§ Given exercise A
List every participant who posted a message in the Zulip thread below, in the order in which each first appears.

§ Reading text
────────────────────────────────────────
Stream: t-compiler/major changes

Topic: Add placement by return (GCE, unsized retu compiler-team#330


triagebot (Jul 05 2020 at 19:24, on Zulip):

A new proposal has been announced: #330. It will be
announced at the next meeting to try and draw attention to it,
but usually MCPs are not discussed during triage meetings. If
you think this would benefit from discussion amongst the
team, consider proposing a design meeting.

Jonas Schievink (Jul 05 2020 at 19:34, on Zulip):

That looks like a language MCP in the wrong repo

Hanna Kruppe (Jul 05 2020 at 19:47, on Zulip):

It actually seems like two MCPs, one of which is a lang feature (support for unsized return values) and the other could be appropriate for T-compiler in principle but quite under-specified : placement of sized types is claimed to be one of the consequences, but I don't see anything addressing the core implementation issue of how we can "guarantee" to avoid large temporaries in MIR/LLVM IR/machine code.

Gary Guo (Jul 05 2020 at 20:26, on Zulip):

I believe we'd better implement copy elision for sized places before we even experiment unsized return types. Copy elision is minor while the proposed solution for unsized return types seems a major change.
────────────────────────────────────────
§ Records provided
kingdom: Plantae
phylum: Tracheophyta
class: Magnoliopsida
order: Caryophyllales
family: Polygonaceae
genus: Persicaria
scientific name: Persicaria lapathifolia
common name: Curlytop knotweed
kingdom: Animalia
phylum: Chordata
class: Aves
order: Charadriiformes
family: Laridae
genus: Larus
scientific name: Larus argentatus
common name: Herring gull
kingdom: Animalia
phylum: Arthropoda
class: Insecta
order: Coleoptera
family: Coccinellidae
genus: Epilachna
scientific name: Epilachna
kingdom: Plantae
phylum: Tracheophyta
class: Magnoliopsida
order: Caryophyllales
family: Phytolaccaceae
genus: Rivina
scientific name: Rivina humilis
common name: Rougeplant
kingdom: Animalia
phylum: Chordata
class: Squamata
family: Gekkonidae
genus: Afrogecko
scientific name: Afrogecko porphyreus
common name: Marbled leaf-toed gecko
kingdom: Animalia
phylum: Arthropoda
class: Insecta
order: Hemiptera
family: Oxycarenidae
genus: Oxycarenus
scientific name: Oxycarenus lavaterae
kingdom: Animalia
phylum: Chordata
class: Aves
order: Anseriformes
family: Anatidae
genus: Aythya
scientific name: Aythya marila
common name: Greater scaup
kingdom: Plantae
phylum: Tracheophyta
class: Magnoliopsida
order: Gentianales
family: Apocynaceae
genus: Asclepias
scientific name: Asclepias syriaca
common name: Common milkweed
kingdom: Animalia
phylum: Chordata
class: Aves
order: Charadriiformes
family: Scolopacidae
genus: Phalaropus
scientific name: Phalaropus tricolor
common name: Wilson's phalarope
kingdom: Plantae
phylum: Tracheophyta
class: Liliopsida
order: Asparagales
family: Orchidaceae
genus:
────────────────────────────────────────
§ Given exercise B
Put the lines of the rows above into a JSON list of strings, one string per line and no blank lines. Start with the first line of the rows and go up to and including the line with "order: Anseriformes".

§ Full output A
triagebot, Jonas Schievink, Hanna Kruppe, Gary Guo

§ Full output B
[
  "kingdom: Plantae",
  "phylum: Tracheophyta",
  "class: Magnoliopsida",
  "order: Caryophyllales",
  "family: Polygonaceae",
  "genus: Persicaria",
  "scientific name: Persicaria lapathifolia",
  "common name: Curlytop knotweed",
  "kingdom: Animalia",
  "phylum: Chordata",
  "class: Aves",
  "order: Charadriiformes",
  "family: Laridae",
  "genus: Larus",
  "scientific name: Larus argentatus",
  "common name: Herring gull",
  "kingdom: Animalia",
  "phylum: Arthropoda",
  "class: Insecta",
  "order: Coleoptera",
  "family: Coccinellidae",
  "genus: Epilachna",
  "scientific name: Epilachna",
  "kingdom: Plantae",
  "phylum: Tracheophyta",
  "class: Magnoliopsida",
  "order: Caryophyllales",
  "family: Phytolaccaceae",
  "genus: Rivina",
  "scientific name: Rivina humilis",
  "common name: Rougeplant",
  "kingdom: Animalia",
  "phylum: Chordata",
  "class: Squamata",
  "family: Gekkonidae",
  "genus: Afrogecko",
  "scientific name: Afrogecko porphyreus",
  "common name: Marbled leaf-toed gecko",
  "kingdom: Animalia",
  "phylum: Arthropoda",
  "class: Insecta",
  "order: Hemiptera",
  "family: Oxycarenidae",
  "genus: Oxycarenus",
  "scientific name: Oxycarenus lavaterae",
  "kingdom: Animalia",
  "phylum: Chordata",
  "class: Aves",
  "order: Anseriformes"
]